Find the readings here.

“The Philistines fought and Israel was defeated.” (1 Sm 4:10)

A few weeks ago, reading an article about the war in Gaza, I was overcome with a frightening kind of rage that I have not experienced in quite a long time. One I do not wish to experience again.

I was reading about the effects of the blockade by Israel as the shelling continued to cascade down on the Palestinians. A hospital in Gaza was so short on supplies that doctors were performing surgery on children without anesthesia. In one quote, someone, perhaps one of the doctors, begged the world to get Israel to stop this insanity.

It was all too much. My entire body was seized with an all-consuming fury that I did not ask for, could do nothing about and felt like I would never get over. I had to call my old Jesuit spiritual director to talk me through this feeling.

For about five hours yesterday, I wrote this Scripture reflection about Israel’s battle with the Philistines as related to the war in Gaza. I marshaled forth Scripture commentaries and old notes from a “Pentateuch” class I took in grad school. I seized on particularly damning quotes from my professor: Israel’s claim on the promised land depends on it acting righteously.
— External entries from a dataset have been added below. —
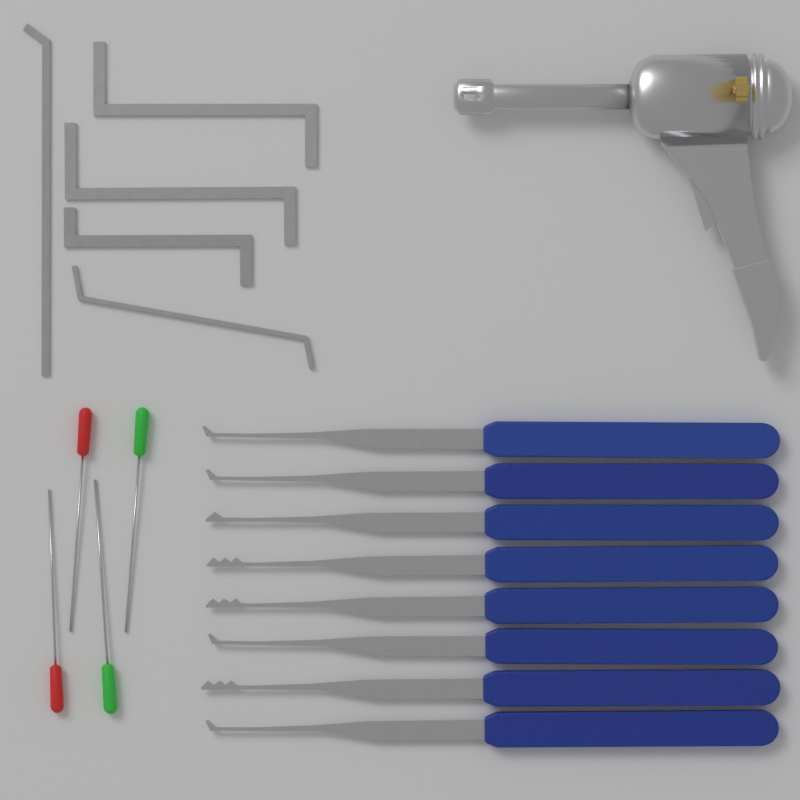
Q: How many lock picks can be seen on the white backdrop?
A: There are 8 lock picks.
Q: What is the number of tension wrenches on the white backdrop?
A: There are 5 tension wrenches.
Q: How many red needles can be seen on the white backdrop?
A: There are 2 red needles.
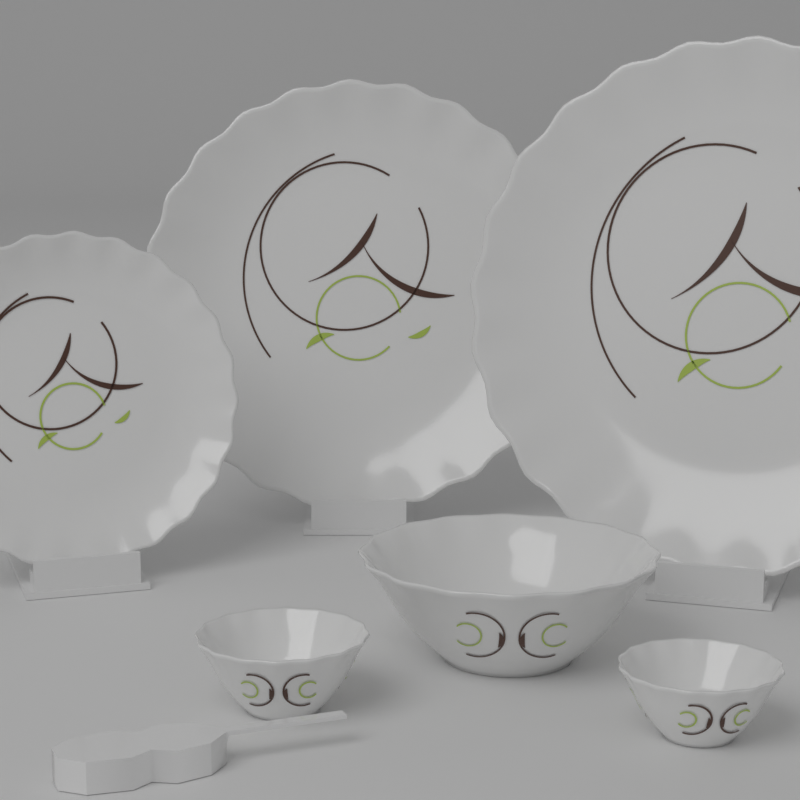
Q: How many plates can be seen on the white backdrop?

I researched how many billions of dollars the U.S. has given Israel in military aid over the years, to write: “How much money have you and I been paying to kill the children of Palestine?” I looked up how many children Israeli military forces had killed to date.
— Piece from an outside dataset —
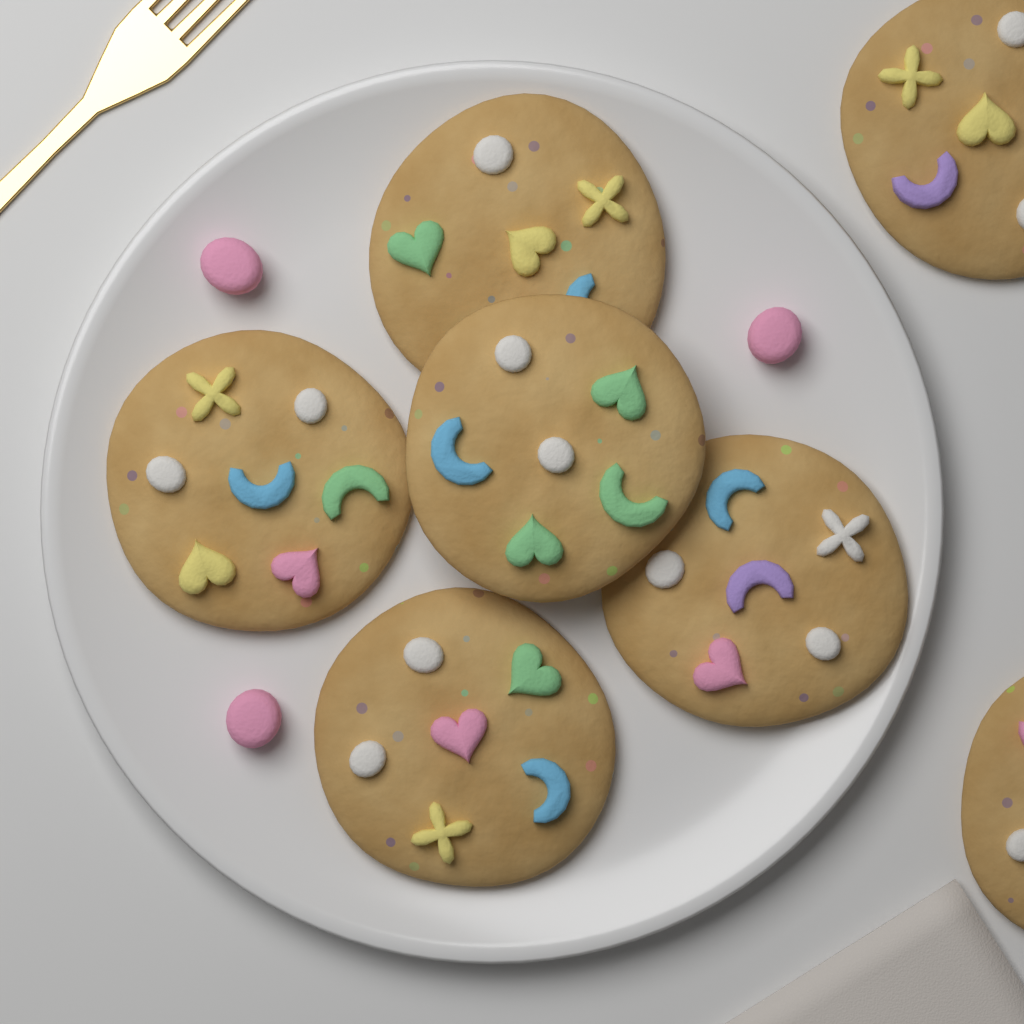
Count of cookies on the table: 7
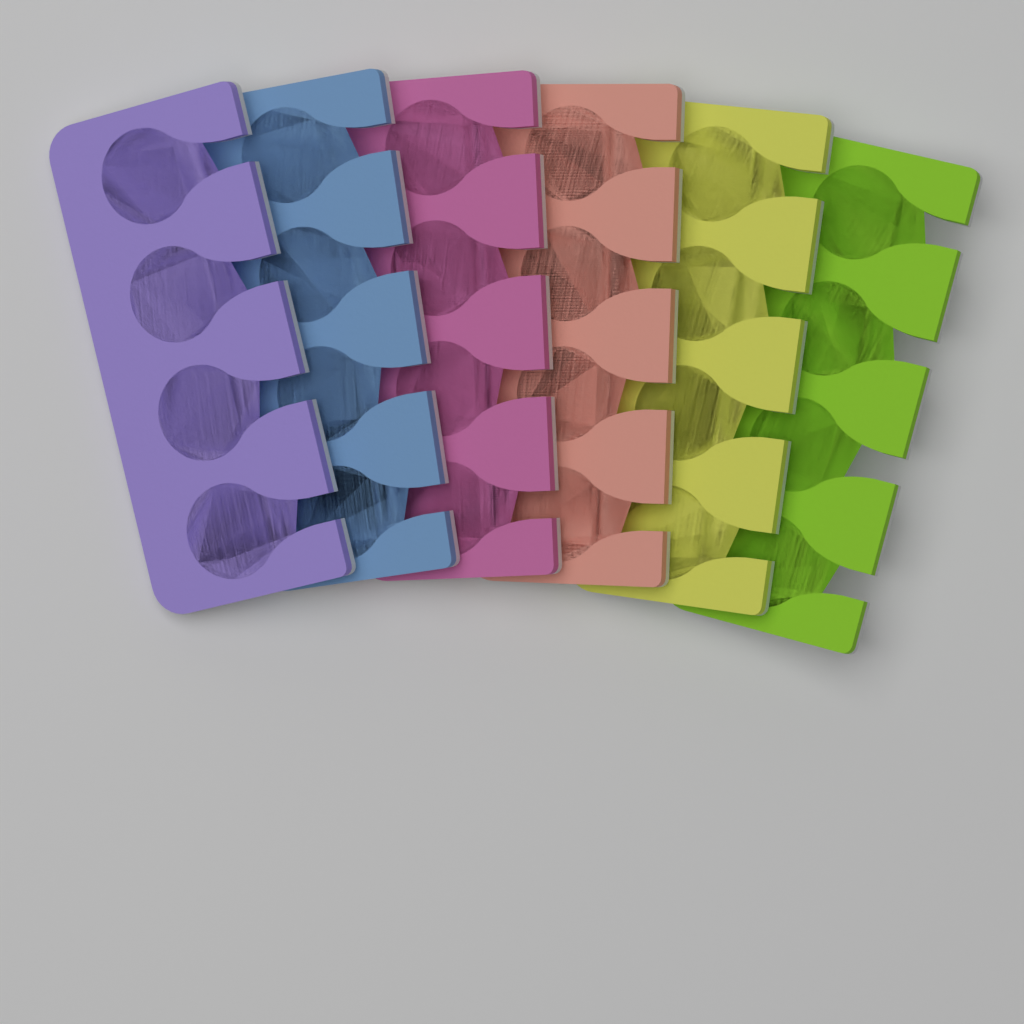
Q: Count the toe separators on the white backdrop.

I wrote about ancient Israel losing military battles—such as the battle in today’s reading—because they were worshiping false gods. And how the nation-state of Israel today (not the Jewish people, to be clear, Israel’s actions are not the actions of the collective Jewish people) lost any veneer of moral high ground because it abandoned one of God’s basic commands to the Israelites (and to all of us):

“You shall not oppress or afflict a resident alien, for you were once aliens residing in the land of Egypt. You shall not wrong any widow or orphan. If ever you wrong them and they cry out to me, I will surely listen to their cry.”
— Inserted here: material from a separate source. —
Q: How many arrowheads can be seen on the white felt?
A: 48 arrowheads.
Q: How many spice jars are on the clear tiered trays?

In the first iteration of this reflection, I wrote that modern-day Israel was tragically ignoring that fundamental command because, in response to the horrifying attacks by Hamas on Oct. 7, Israel was making widows and orphans. It was actively oppressing the resident alien poor by destroying his homeland. It is literally crushing the stranger right across the border.

I was going to use this article to condemn Israel’s brutal ongoing war on Gaza as I have not seen Catholics publicly do so. (It would be disingenuous to say I wasn’t still using this article to condemn Israel’s actions.)

But after writing all of that, I remembered my moments of rage from weeks ago. I noted a particular irony: that I had, in my own very small way, shared the fate of Israel in becoming consumed with rage and losing all sense, reason, hope and humanity. For, in the moments you are consumed with physical rage, you are not in touch with reason, hope and humanity.

There are a thousand obvious caveats about comparing two hours of anger on a fall evening in Brooklyn and a single article it inspired with the brutal attack on an entire people and its homeland in Palestine.

Nevertheless, my own rage was, you could say, a part of the “seamless garment” of worldwide rage from the past three months that has surrounded this war: some of it small and contained, some of it overwhelmingly violent, but rage nonetheless.

When I told my old spiritual director that night about being consumed with fury, he said, it sounds like you need to pray. You need to surrender this to God.

I did. I prayed, then I went to sleep. I woke up in peace.

Righteous anger against injustice is one thing, but rage is another. I will do my best to keep that kind of rage at bay. I hope and pray we can continue to transform rage into righteous anger as we struggle to end this war.